From the line below that contains "3454: 6 -> 8" to the line that contains "事业单位离退休: 100 -> 246.7", repeat every line exactly, both ends included, and nothing else.

SOURCE DATA ▸
★ ★ ★ ★ ★

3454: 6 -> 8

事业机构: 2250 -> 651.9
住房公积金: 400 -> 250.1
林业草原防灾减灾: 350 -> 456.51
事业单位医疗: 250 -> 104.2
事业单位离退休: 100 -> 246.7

★ ★ ★ ★ ★

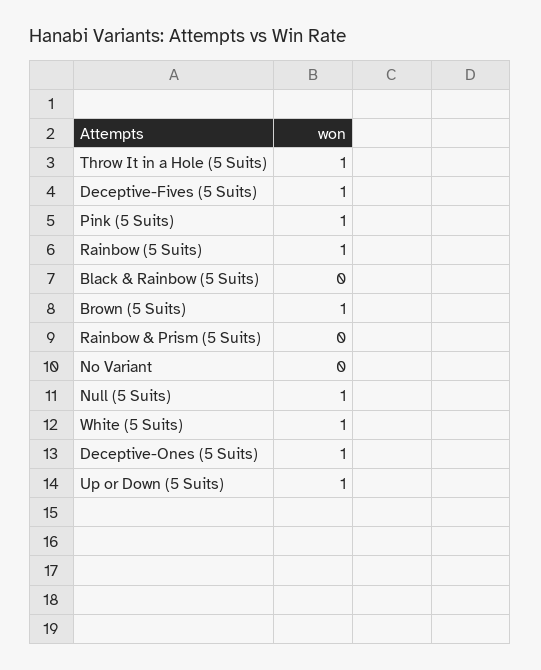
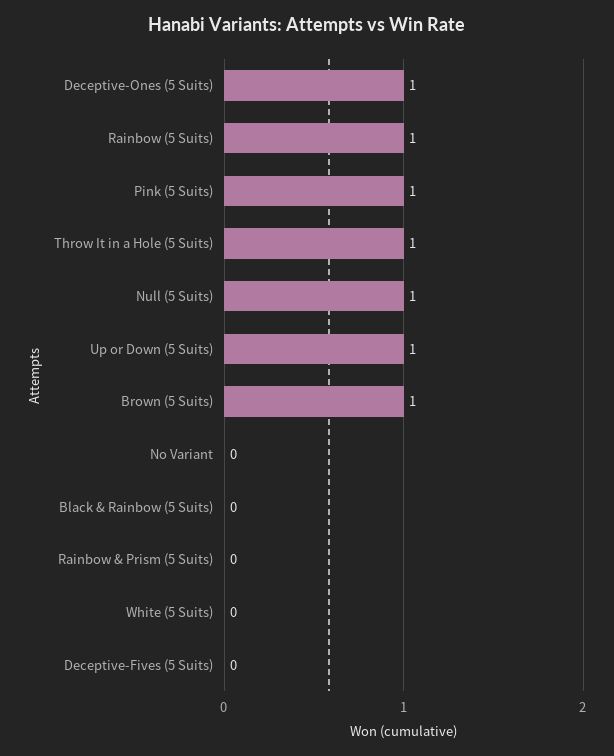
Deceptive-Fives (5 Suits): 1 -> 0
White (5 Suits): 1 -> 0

★ ★ ★ ★ ★

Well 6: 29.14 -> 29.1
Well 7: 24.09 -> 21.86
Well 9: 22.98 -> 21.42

★ ★ ★ ★ ★

RESPONSE ▸
3454: 6 -> 8

事业机构: 2250 -> 651.9
住房公积金: 400 -> 250.1
林业草原防灾减灾: 350 -> 456.51
事业单位医疗: 250 -> 104.2
事业单位离退休: 100 -> 246.7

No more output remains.